*Work instruction*.
Continue the commentary below on public service pay, Quinn Insurance and the cost of the NAMA banking bailout, starting after its last sentence.

*Supplied text*.

Cold comfort perhaps for the lower paid public servant who has been promised that he or she will be given priority when, and if, conditions again allow pay increases.
Many will be relieved to hear that there are to be no further public service pay cuts before 2014, but does that mean that the wider body of taxpayers will have to pay a bigger price as a consequence?
And will the unions' promise of reform really translate into tangible savings?
Cold comfort too for the customers of Quinn Insurance who have been assured that they will not be adversely affected when the administrators begin to straighten out the stricken company.
But will a levy be imposed on policy holders in other insurance companies to plug the €200m hole, as happened when PMPA collapsed back in the Eighties? And how much more will people have to pay on premiums if Quinn's rivals seize the opportunity to raise prices?
We were promised there would be some cold comfort in the fact that the Government would draw a line under the banking bailout and the cost of NAMA. Super Tuesday would see an end to uncertainty.
That did not happen. It has not been adequately explained why the totally insolvent Anglo Irish Bank has to be saved at enormous cost.
Mr Lenihan says that although the sums required are enormous, the cost of allowing the bank to fail would be even greater. We can only take the minister's word for it.
Moreover, Bank of Ireland and Allied Irish Bank have been given 30 days' grace to raise revenue through their own resources and to come up with strategies to meet the tough targets they have been set. Another bottom line for another day.
In short, we still do not know the total cost of the Government's plans. We will not know how much has been lost until the banks attempt to sell their overseas divisions and we will not know the final cost of NAMA for another ten years or more.
NAMA remains problematic and cryptic, but at least those in charge seem determined to take a tough line on what the loans are really worth and on the level of performance expected from the banks from now on.

*Records shown*.
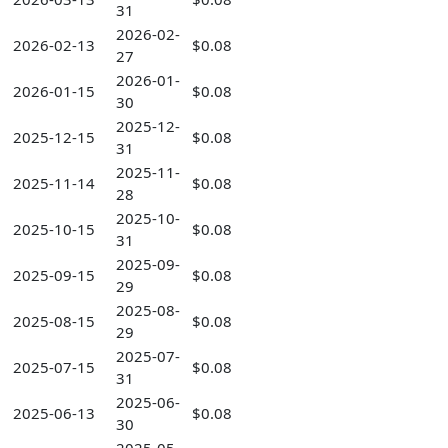
31
2026-02-
2026-02-13
$0.08
27
2026-01-
2026-01-15
$0.08
30
2025-12-
2025-12-15
$0.08
31
2025-11-
2025-11-14
$0.08
28
2025-10-
2025-10-15
$0.08
31
2025-09-
2025-09-15
$0.08
29
2025-08-
2025-08-15
$0.08
29
2025-07-
2025-07-15
$0.08
31
2025-06-
2025-06-13
$0.08
30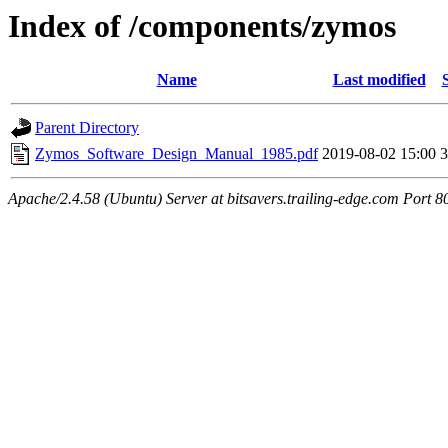
Index of /components/zymos
Name
Last modified
Parent Directory
Zymos_Software_Design_Manual_1985.pdf
2019-08-02 15:00
Apache/2.4.58 (Ubuntu) Server at bitsavers.trailing-edge.com Port 8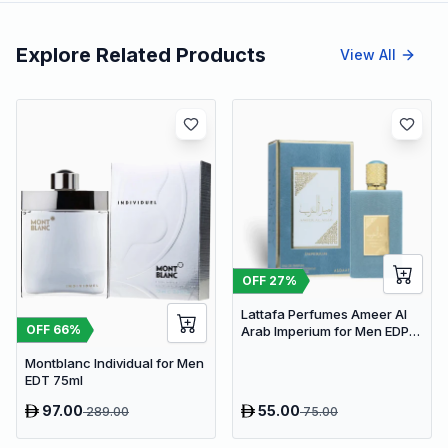
Explore Related Products
View All
OFF
27
%
Lattafa Perfumes Ameer Al
OFF
66
%
Arab Imperium for Men EDP
100ml
Montblanc Individual for Men
EDT 75ml
97.00
55.00
289.00
75.00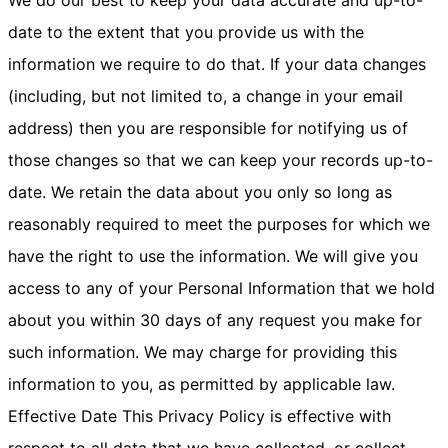
date to the extent that you provide us with the
information we require to do that. If your data changes
(including, but not limited to, a change in your email
address) then you are responsible for notifying us of
those changes so that we can keep your records up-to-
date. We retain the data about you only so long as
reasonably required to meet the purposes for which we
have the right to use the information. We will give you
access to any of your Personal Information that we hold
about you within 30 days of any request you make for
such information. We may charge for providing this
information to you, as permitted by applicable law.
Effective Date This Privacy Policy is effective with
respect to all data that we have collected, or collect,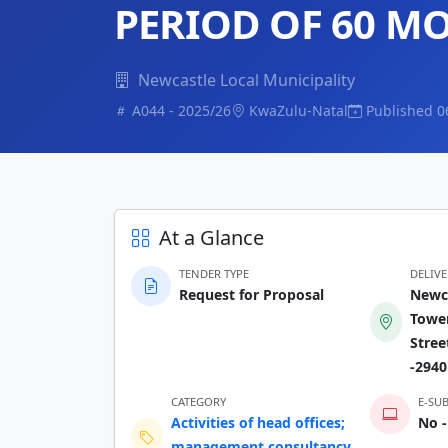
PERIOD OF 60 M
Newcastle Local Municipality
A044 - 2025/26
KwaZulu-Natal
Published 0
At a Glance
TENDER TYPE
DELIV
Request for Proposal
Newca
Tower
Stree
-2940
CATEGORY
E-SU
Activities of head offices;
No -
management consultancy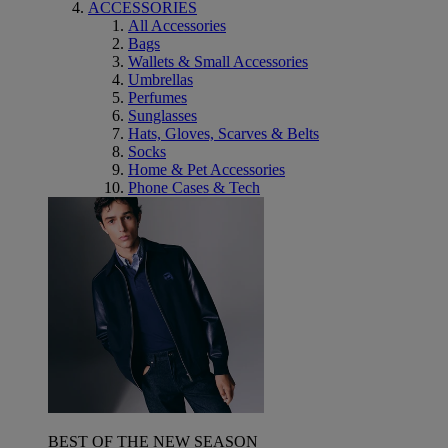
ACCESSORIES
All Accessories
Bags
Wallets & Small Accessories
Umbrellas
Perfumes
Sunglasses
Hats, Gloves, Scarves & Belts
Socks
Home & Pet Accessories
Phone Cases & Tech
BEST OF THE NEW SEASON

*Answer for this exercise*.
Yet solving the banking crisis is only part of the bigger challenge facing the country. The Government is committed to getting the public finances under control and to bring down Exchequer borrowing to 3pc of GDP by 2014. Neither the agreement struck with public service unions nor the measures announced by Mr Lenihan have changed the fact that economic recovery is the ultimate prize.
The Government has paid a political price for its imposition of €4bn in spending cuts in last December's Budget, but it will have to repeat that prescription more than once before the next general election.
Super Tuesday was neither a beginning nor an end to a long and painful process. It may prove to have been a point of no return, although that point was probably reached on the long night in September 2008 when the Government decided to give the banks a state guarantee.
One thing we know now is the guarantee probably averted the annihilation of the entire Irish banking system.
The minister told the Dail yesterday that the country is on a firm path to economic recovery and the Governor of the Central Bank said that the country can afford the billions it will take to restore the banking system to health.
The two are inextricably linked and there will be much pain and sacrifice before they are achieved.
All sections of society, including a public sector committed to reform, will have to make their contribution if we are to regain a vibrant, competitive economy in a time when Super Tuesday 2010 is just an unpleasant memory.